= Exercise aim =
The answer must consist of every line below that contains the word "evaluation".

= Available data =

---

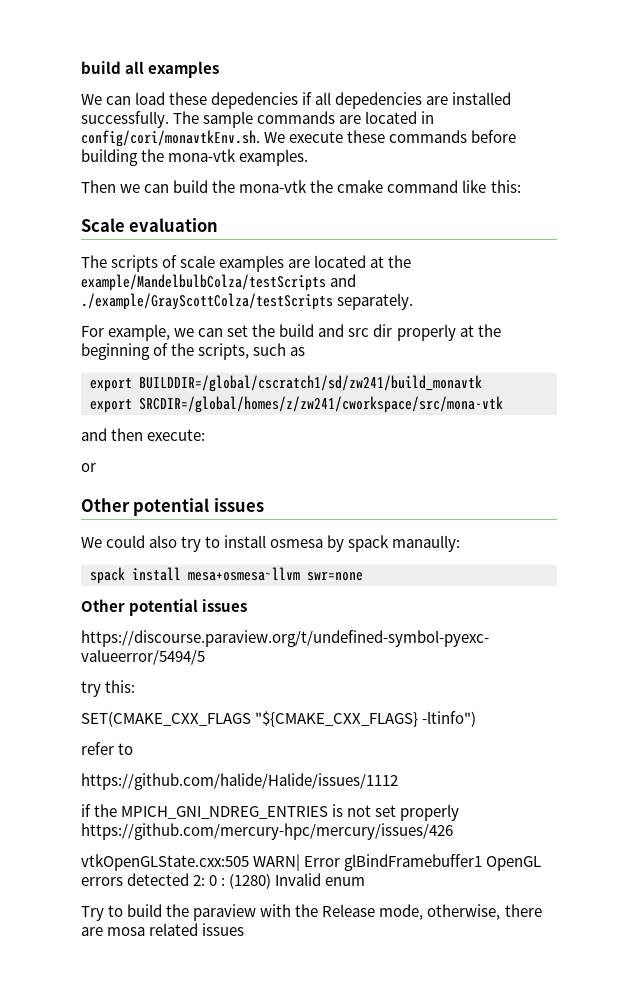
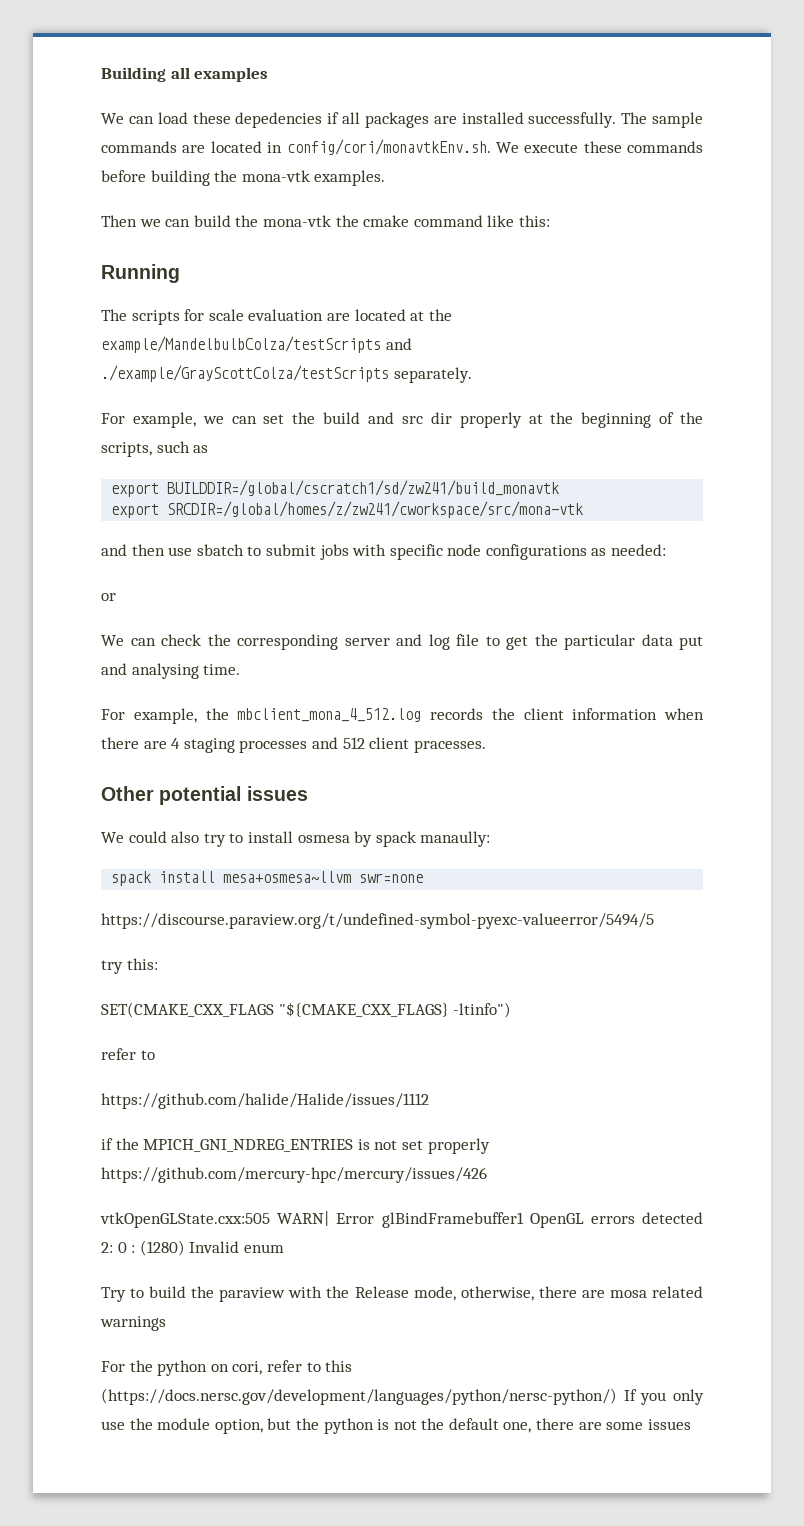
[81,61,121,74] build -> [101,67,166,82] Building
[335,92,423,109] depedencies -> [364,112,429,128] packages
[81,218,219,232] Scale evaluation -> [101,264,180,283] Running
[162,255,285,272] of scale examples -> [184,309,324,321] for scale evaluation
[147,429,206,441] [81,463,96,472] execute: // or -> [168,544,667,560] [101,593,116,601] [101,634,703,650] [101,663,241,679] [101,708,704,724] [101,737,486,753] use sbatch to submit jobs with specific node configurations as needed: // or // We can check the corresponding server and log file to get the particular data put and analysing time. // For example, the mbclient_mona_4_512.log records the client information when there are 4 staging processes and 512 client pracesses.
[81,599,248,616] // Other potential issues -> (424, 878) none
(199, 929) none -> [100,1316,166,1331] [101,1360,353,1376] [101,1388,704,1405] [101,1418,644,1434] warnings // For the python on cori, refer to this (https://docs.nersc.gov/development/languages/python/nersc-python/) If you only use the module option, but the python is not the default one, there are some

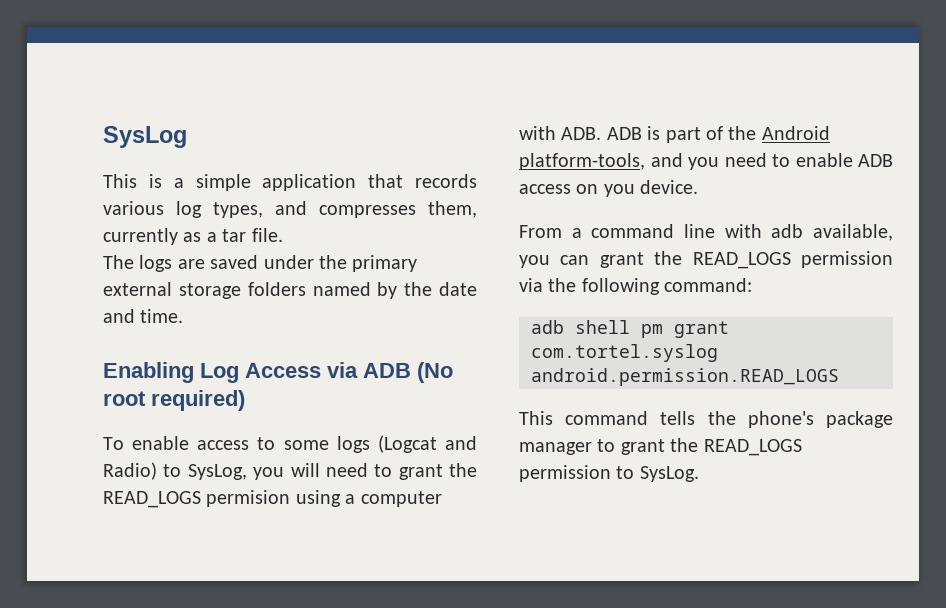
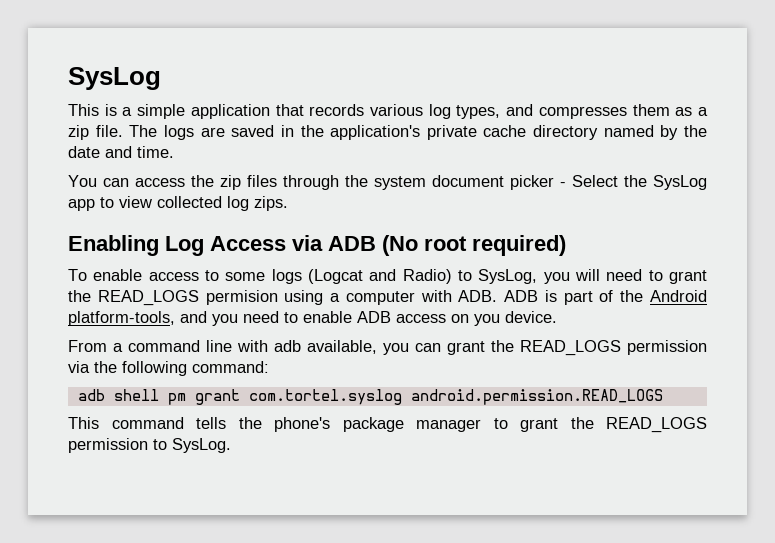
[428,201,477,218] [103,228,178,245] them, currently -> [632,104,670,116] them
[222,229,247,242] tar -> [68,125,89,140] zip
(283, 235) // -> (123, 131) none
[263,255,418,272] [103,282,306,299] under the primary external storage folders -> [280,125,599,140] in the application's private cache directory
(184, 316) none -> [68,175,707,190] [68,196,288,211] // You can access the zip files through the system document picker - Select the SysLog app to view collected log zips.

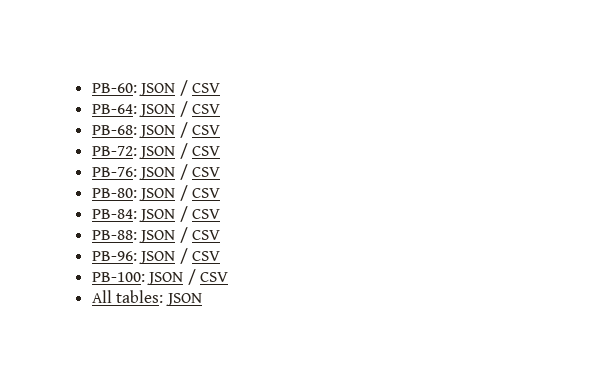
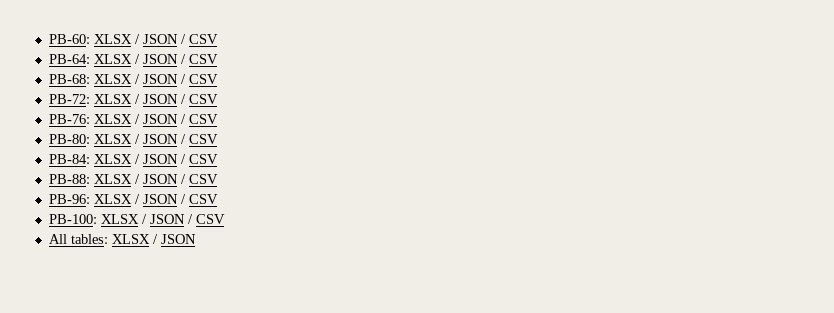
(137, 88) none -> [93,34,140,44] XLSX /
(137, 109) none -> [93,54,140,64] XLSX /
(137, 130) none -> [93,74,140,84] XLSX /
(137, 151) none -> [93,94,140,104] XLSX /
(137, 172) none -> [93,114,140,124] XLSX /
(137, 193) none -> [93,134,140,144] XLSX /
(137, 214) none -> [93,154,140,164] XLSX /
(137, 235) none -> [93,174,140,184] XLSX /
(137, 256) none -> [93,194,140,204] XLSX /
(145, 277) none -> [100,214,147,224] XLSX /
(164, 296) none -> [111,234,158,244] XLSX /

---

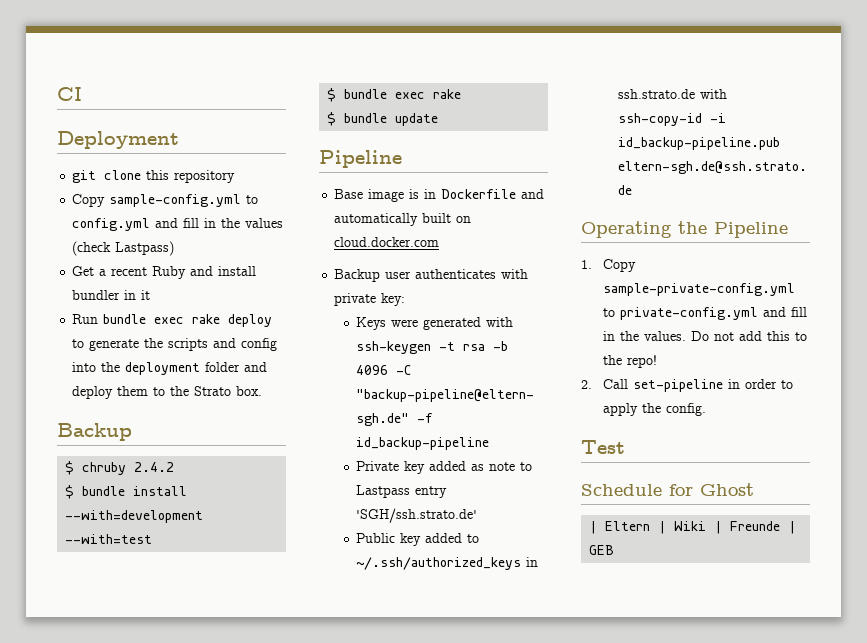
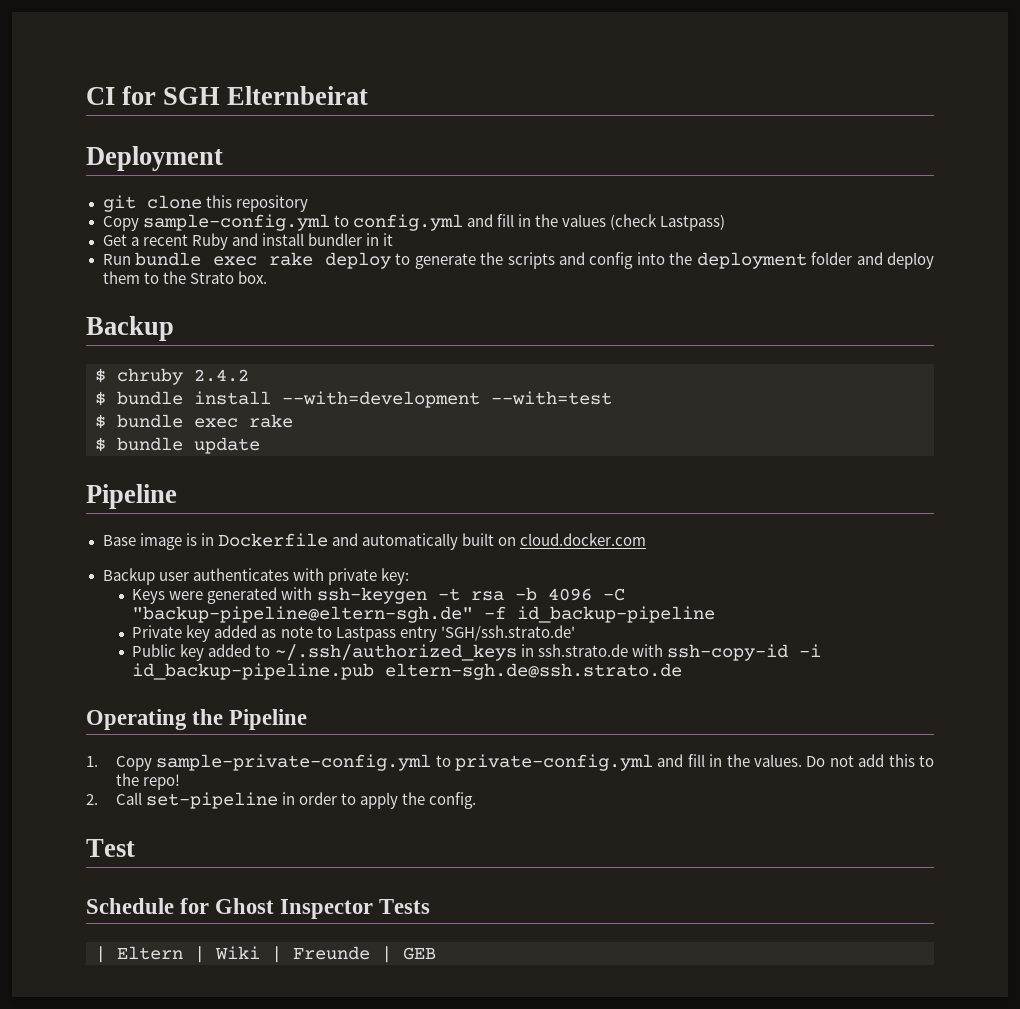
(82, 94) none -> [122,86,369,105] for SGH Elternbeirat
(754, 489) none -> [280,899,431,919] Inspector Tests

---

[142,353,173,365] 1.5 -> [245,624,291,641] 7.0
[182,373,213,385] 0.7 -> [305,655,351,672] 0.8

---

= Answer space =
[81,218,219,232] Scale evaluation -> [101,264,180,283] Running
[162,255,285,272] of scale examples -> [184,309,324,321] for scale evaluation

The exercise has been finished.